TO DO »
Present the material below as a numbered list, one line per number, with the blank lines omitted. Leave the pictures out of your answer.

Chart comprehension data
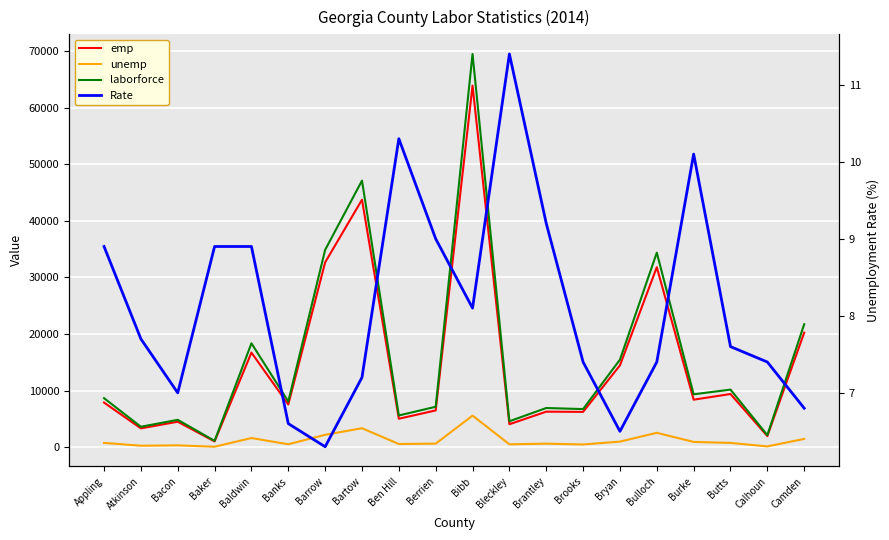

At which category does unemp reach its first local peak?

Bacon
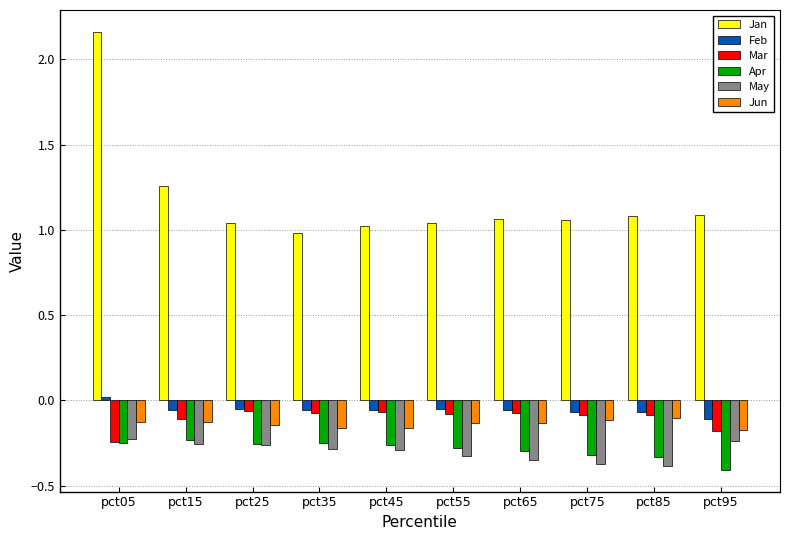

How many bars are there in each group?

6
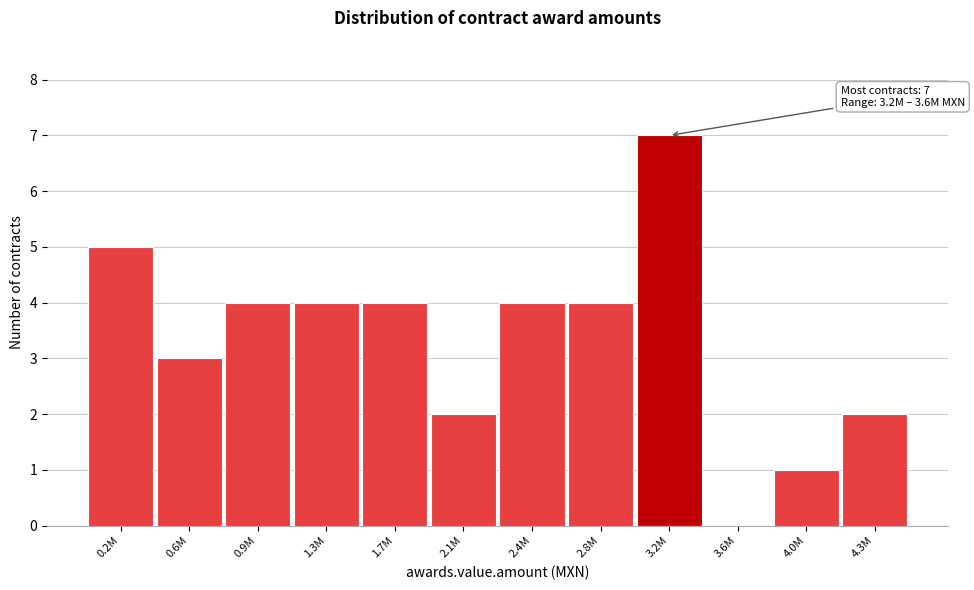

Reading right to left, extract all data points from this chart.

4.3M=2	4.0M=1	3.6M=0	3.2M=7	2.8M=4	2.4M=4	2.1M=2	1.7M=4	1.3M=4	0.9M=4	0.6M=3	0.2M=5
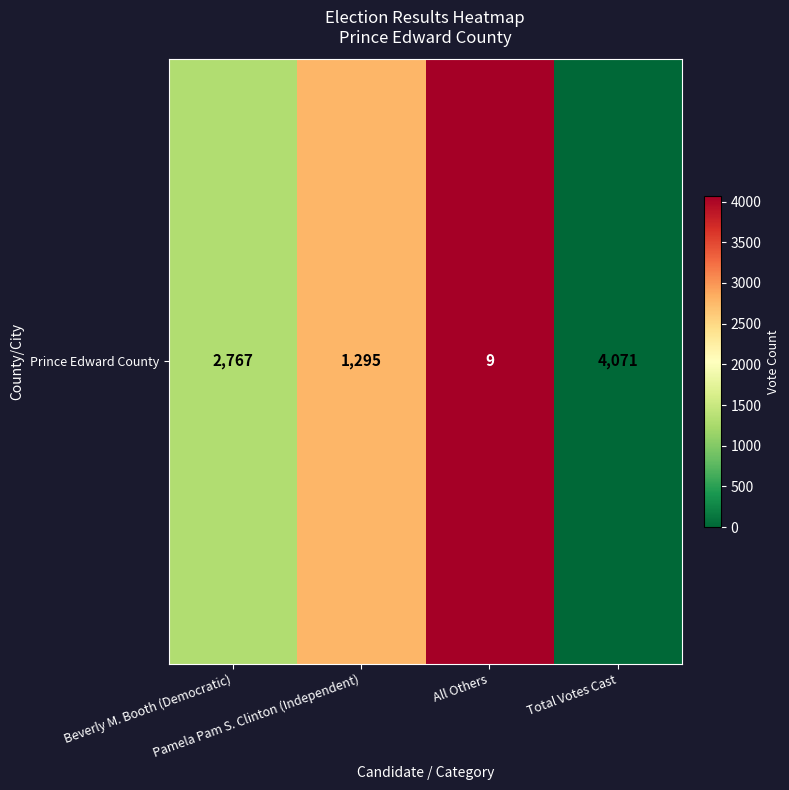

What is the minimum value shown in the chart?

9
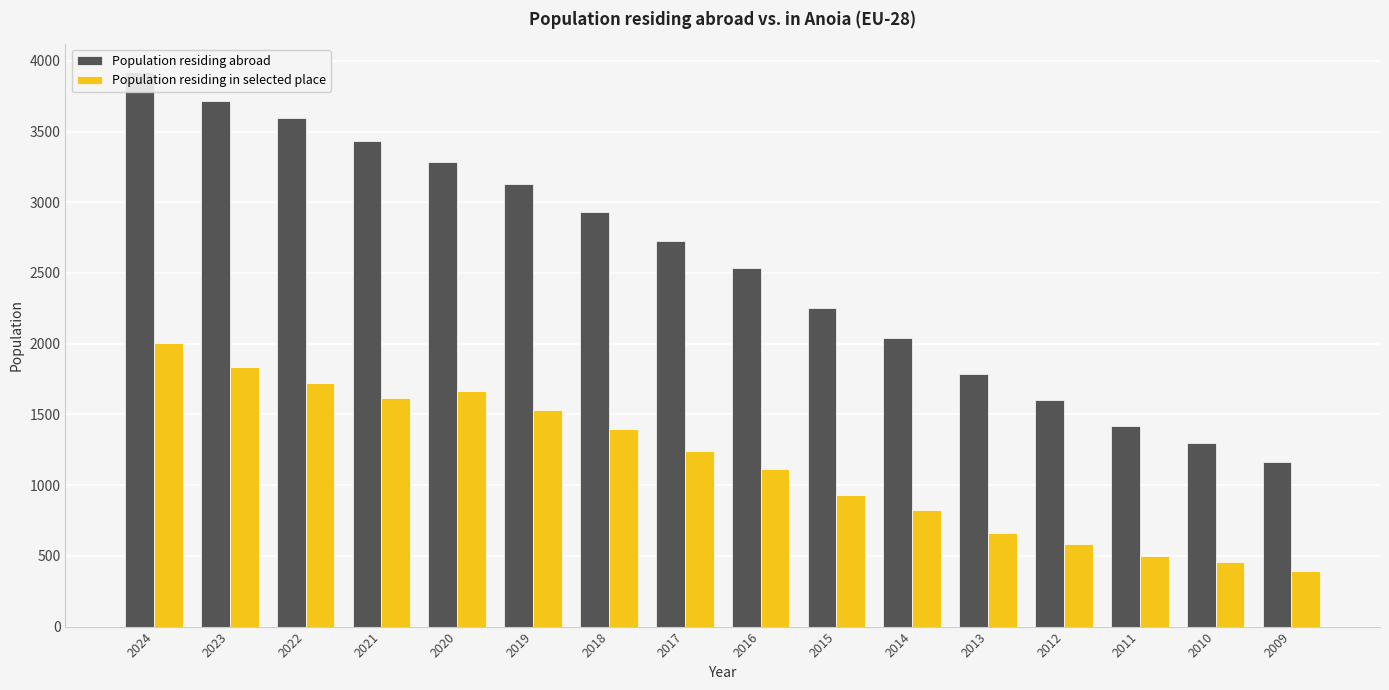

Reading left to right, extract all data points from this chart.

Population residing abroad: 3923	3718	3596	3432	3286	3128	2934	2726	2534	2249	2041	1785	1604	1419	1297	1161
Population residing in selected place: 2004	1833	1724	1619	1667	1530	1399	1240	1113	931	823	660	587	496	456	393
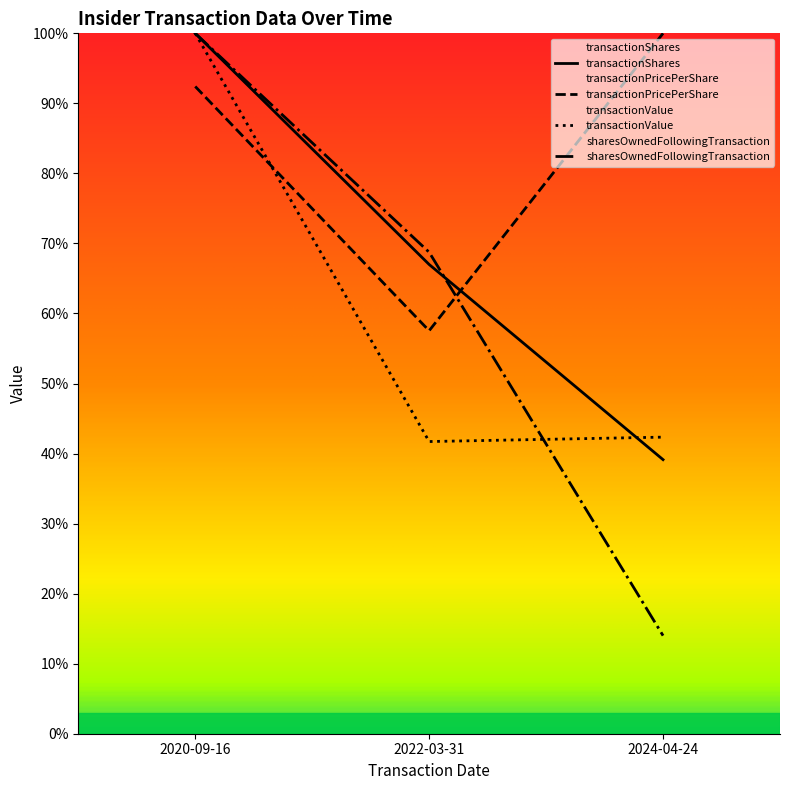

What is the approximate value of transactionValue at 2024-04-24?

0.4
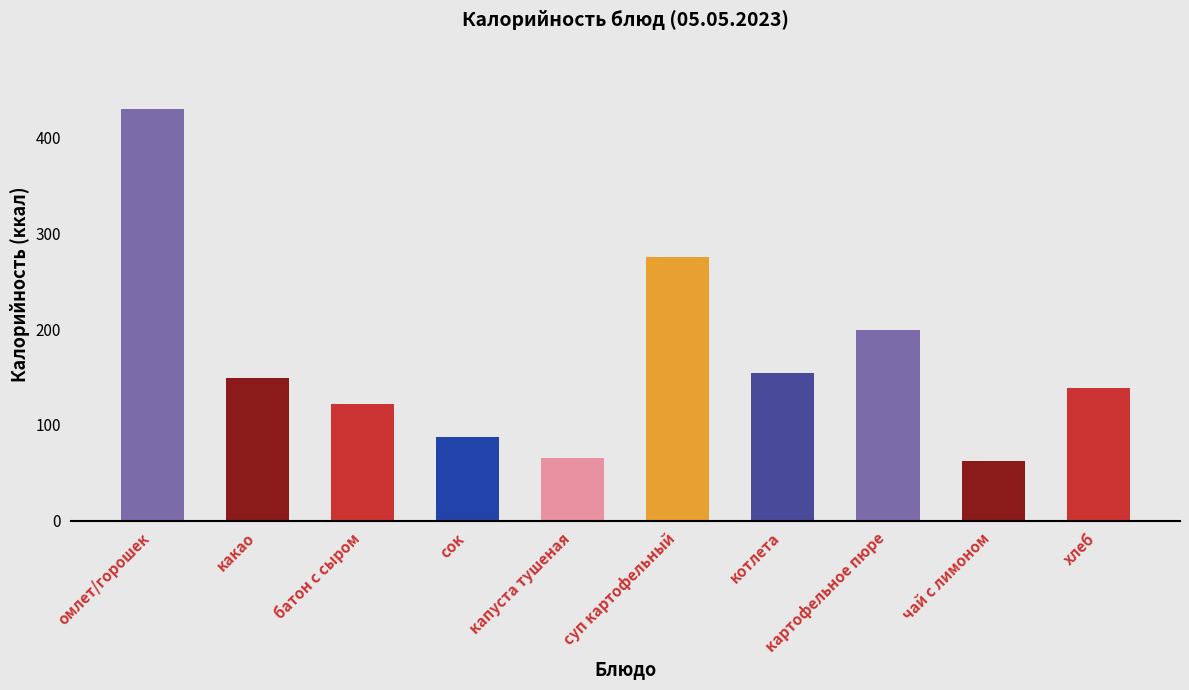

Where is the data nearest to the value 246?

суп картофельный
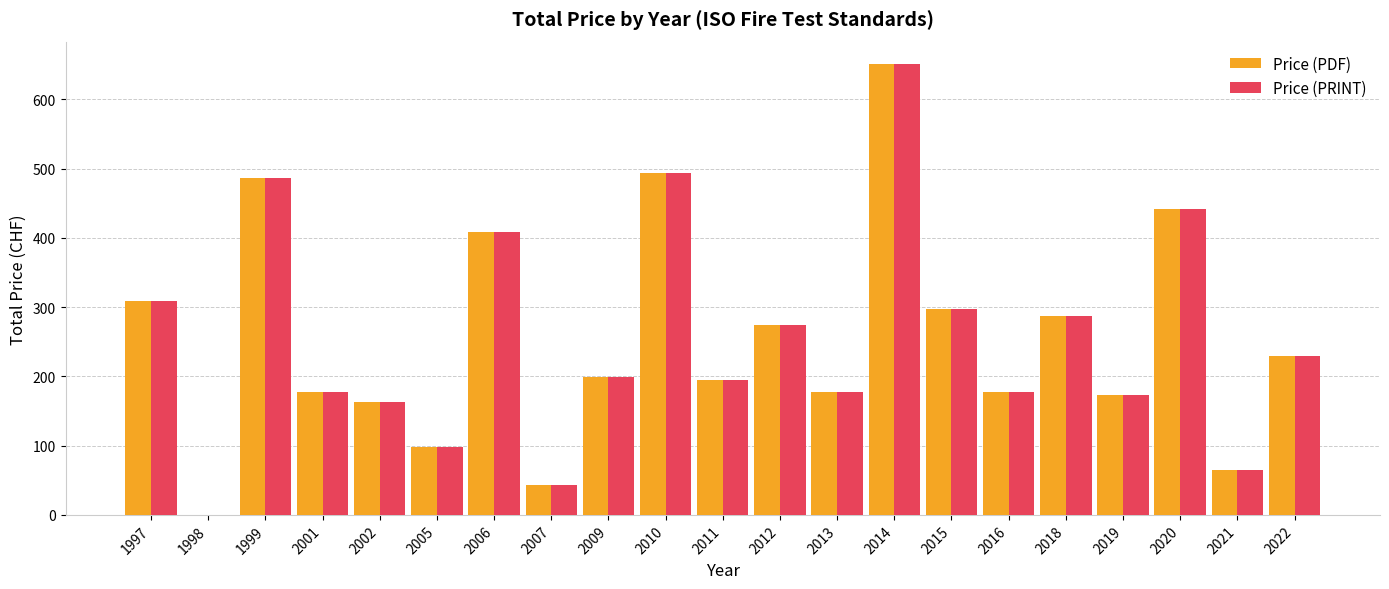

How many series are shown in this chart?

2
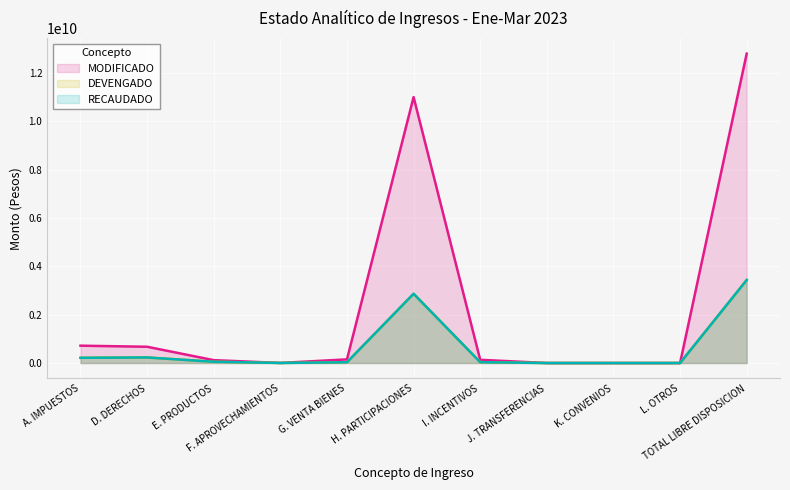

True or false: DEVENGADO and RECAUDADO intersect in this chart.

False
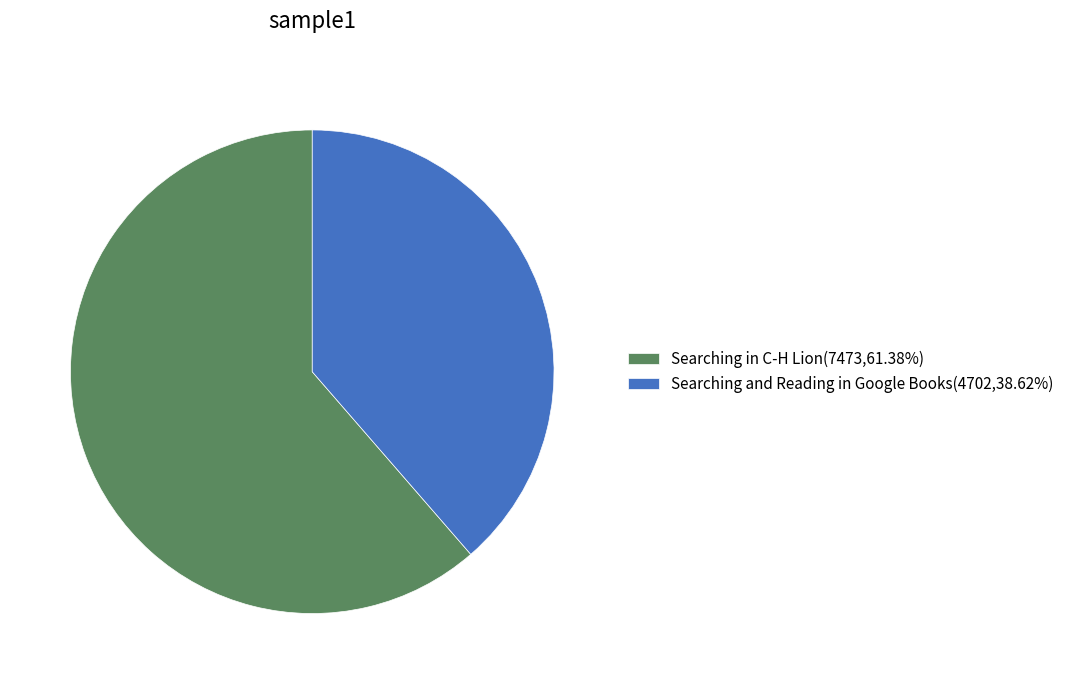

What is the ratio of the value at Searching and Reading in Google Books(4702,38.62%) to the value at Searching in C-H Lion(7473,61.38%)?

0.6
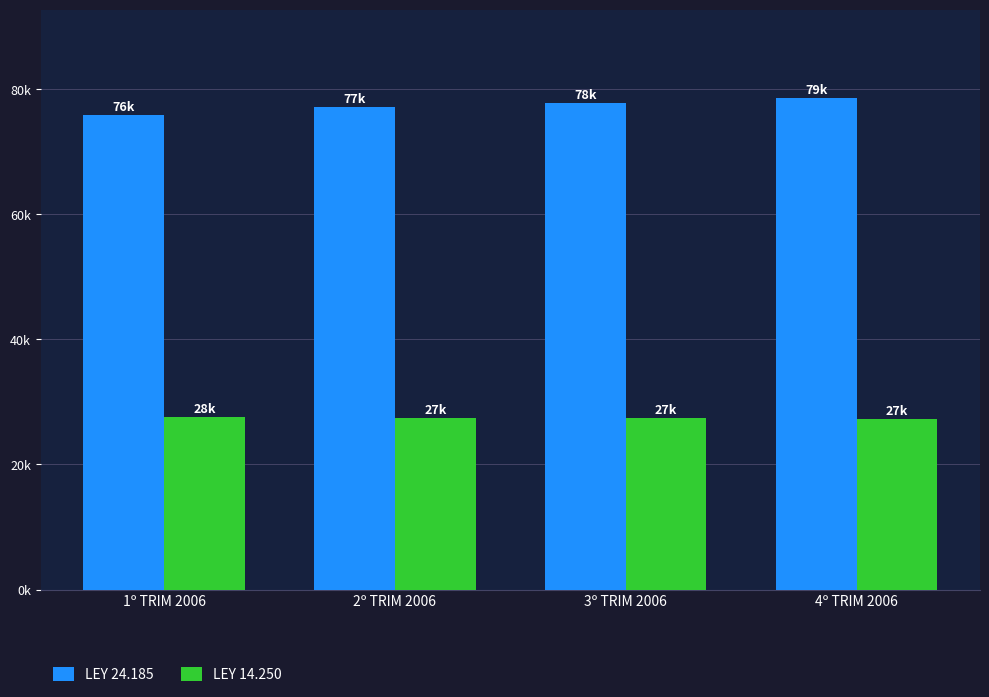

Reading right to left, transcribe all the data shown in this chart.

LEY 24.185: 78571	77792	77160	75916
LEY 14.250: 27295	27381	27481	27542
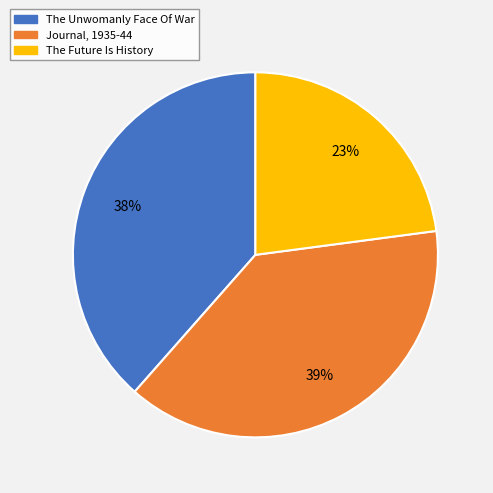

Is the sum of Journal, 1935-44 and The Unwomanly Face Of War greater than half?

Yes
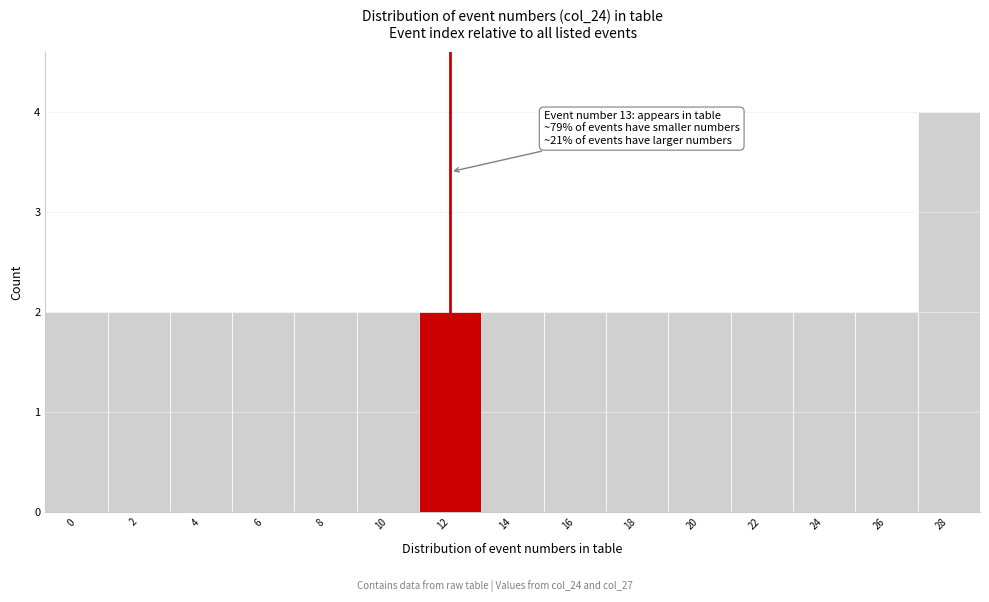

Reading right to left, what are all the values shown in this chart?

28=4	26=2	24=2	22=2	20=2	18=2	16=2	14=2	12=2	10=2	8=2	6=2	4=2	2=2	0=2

TASK ANSWER »
1. At which category does unemp reach its first local peak?
2. Bacon
3. How many bars are there in each group?
4. 6
5. Reading right to left, extract all data points from this chart.
6. 4.3M=2	4.0M=1	3.6M=0	3.2M=7	2.8M=4	2.4M=4	2.1M=2	1.7M=4	1.3M=4	0.9M=4	0.6M=3	0.2M=5
7. What is the minimum value shown in the chart?
8. 9
9. Reading left to right, extract all data points from this chart.
10. Population residing abroad: 3923	3718	3596	3432	3286	3128	2934	2726	2534	2249	2041	1785	1604	1419	1297	1161
11. Population residing in selected place: 2004	1833	1724	1619	1667	1530	1399	1240	1113	931	823	660	587	496	456	393
12. What is the approximate value of transactionValue at 2024-04-24?
13. 0.4
14. Where is the data nearest to the value 246?
15. суп картофельный
16. How many series are shown in this chart?
17. 2
18. True or false: DEVENGADO and RECAUDADO intersect in this chart.
19. False
20. What is the ratio of the value at Searching and Reading in Google Books(4702,38.62%) to the value at Searching in C-H Lion(7473,61.38%)?
21. 0.6
22. Reading right to left, transcribe all the data shown in this chart.
23. LEY 24.185: 78571	77792	77160	75916
24. LEY 14.250: 27295	27381	27481	27542
25. Is the sum of Journal, 1935-44 and The Unwomanly Face Of War greater than half?
26. Yes
27. Reading right to left, what are all the values shown in this chart?
28. 28=4	26=2	24=2	22=2	20=2	18=2	16=2	14=2	12=2	10=2	8=2	6=2	4=2	2=2	0=2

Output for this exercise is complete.